Biometric Spyware
Wednesday, February 11th, 2009I know what your thinking. Your thinking “you know, soon we won’t need passwords. We will just scan a fingerprint or something.” I am here to tell you that this is most likely naive. I don’t want to rain on anyone’s parade but there are some big problems combining biometrics and the internet. Big problems. I’m not talking about the current finger scanner solution found on your state-of-the-art laptop. That is a locally stored biometric secret used to manage your identity on your laptop. That is not so bad. I am talking about large, centralized databases of biometric secrets. I am talking about a system where I can use your finger scanner to access my files over the internet.

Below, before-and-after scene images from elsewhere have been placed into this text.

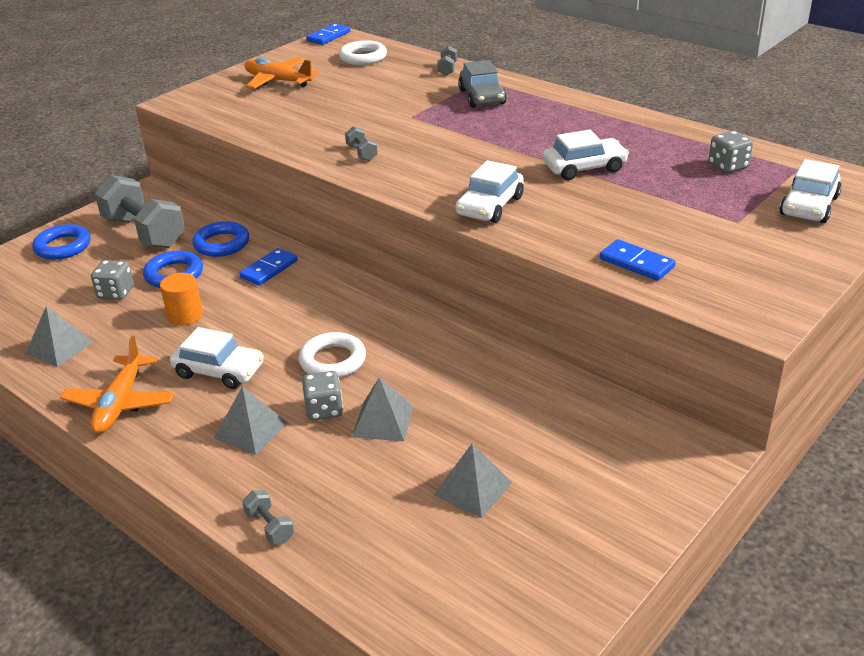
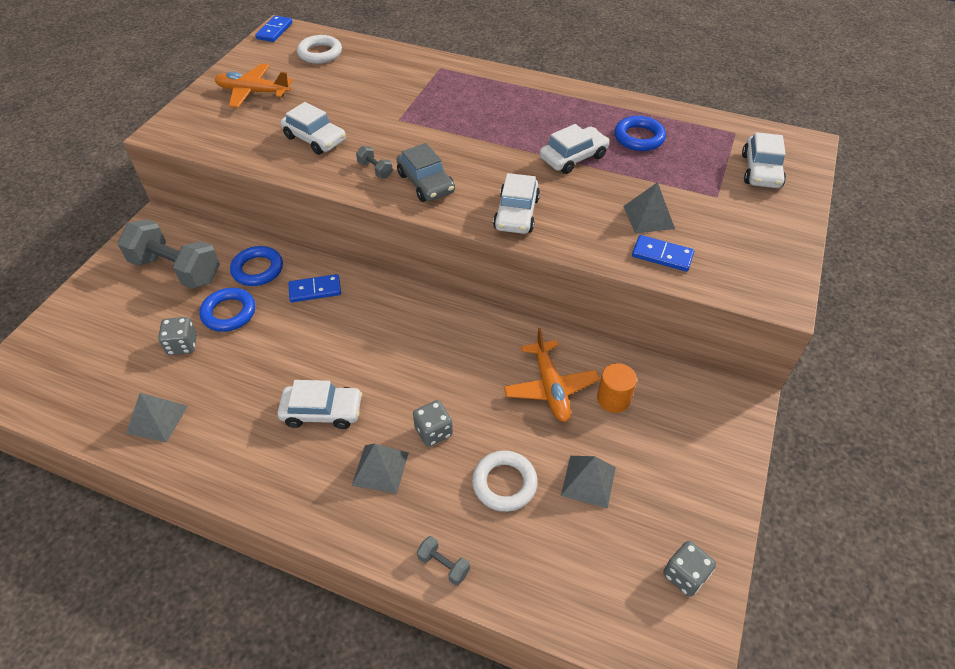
camera: 20 degrees left, 15 degrees up
(63, 247) = (102, 301): blue ring -> blue ring (639, 137)
(120, 403) = (248, 469): orange plane -> orange plane (550, 387)
(185, 315) = (262, 357): orange cylinder -> orange cylinder (613, 399)
(269, 269) = (315, 290): blue domino -> blue domino turned 60 degrees clockwise
(316, 122) = (315, 139): none -> white car
(333, 361) = (417, 378): white ring -> white ring (504, 483)
(383, 421) = (487, 432): grey pyramid -> grey pyramid (648, 217)
(447, 69) = (404, 58): grey dumbbell -> none
(482, 97) = (450, 88): grey car -> grey car (426, 183)
(728, 166) = (683, 138): grey dice -> grey dice (684, 575)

If a biometric identifier is a value computed strictly from physical trait(s) then THAT VALUE IS STATIC. Fingerprint, palm, footprint, retina, dna. It doesn’t matter. Any one of them. Any two of them. All of them combined. They all add up to one large string of characters that never changes. All you need to know is this. If your biometric value is obtained by some stranger AND that stranger can feed your value into the authorization channel then guess what… Your identity is compromised for the life of the system. It is not my intention to slight biometric efforts. But think about what the current solution would be. The internet is currently susceptible to spyware. Slap a biometric device on the front. The internet is still susceptible to spyware. Only now its worse. The internet becomes susceptible to biometric spyware.
I know there is research being done on something called irrevocable biometrics. This is the study of biometric secrets that can change value. IBM is currently conducting research on irrevocable biometrics. The IBM paper is a complicated read. Good luck to those gentlemen. I am unable to follow the math. But I do follow the logic in their charts. I still see vulnerability with spyware immediately after the biometric feature has been scanned.
Which brings us back full circle to the password. Biometrics are derivations of the body. Passwords are derivations of the mind. One of them can be changed easily. I suggest using both to best emulate identity.